- Material for this task
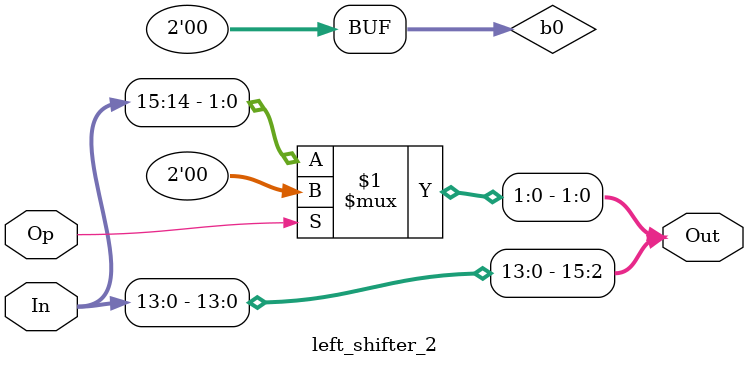
<source format=v>
/*
    shift/rotate the input to the left by two bits
    Op is 1, shift
    Op is 0, rotate
 */
module left_shifter_2 (In, Op, Out);
	parameter   N = 16;
   	parameter	B = 2;

   	input[N-1:0]    In;
   	input			Op;
   	output[N-1:0]   Out;

   	// B bits of 0
   	wire[B-1:0] b0 = {B{1'b0}};
    // shift/rotate the input by B bits
   	assign Out = {In[N-1-B:0], Op ? b0 : In[N-1:N-B]};
endmodule   
</source>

- Task goal
When you transcribe the entries, reproduce each line exactly and skip any picture.

- Solution for this problem
<source format=v>
/*
    shift/rotate the input to the left by two bits
    Op is 1, shift
    Op is 0, rotate
 */
module left_shifter_2 (In, Op, Out);
	parameter   N = 16;
   	parameter	B = 2;

   	input[N-1:0]    In;
   	input			Op;
   	output[N-1:0]   Out;

   	// B bits of 0
   	wire[B-1:0] b0 = {B{1'b0}};
    // shift/rotate the input by B bits
   	assign Out = {In[N-1-B:0], Op ? b0 : In[N-1:N-B]};
endmodule   
</source>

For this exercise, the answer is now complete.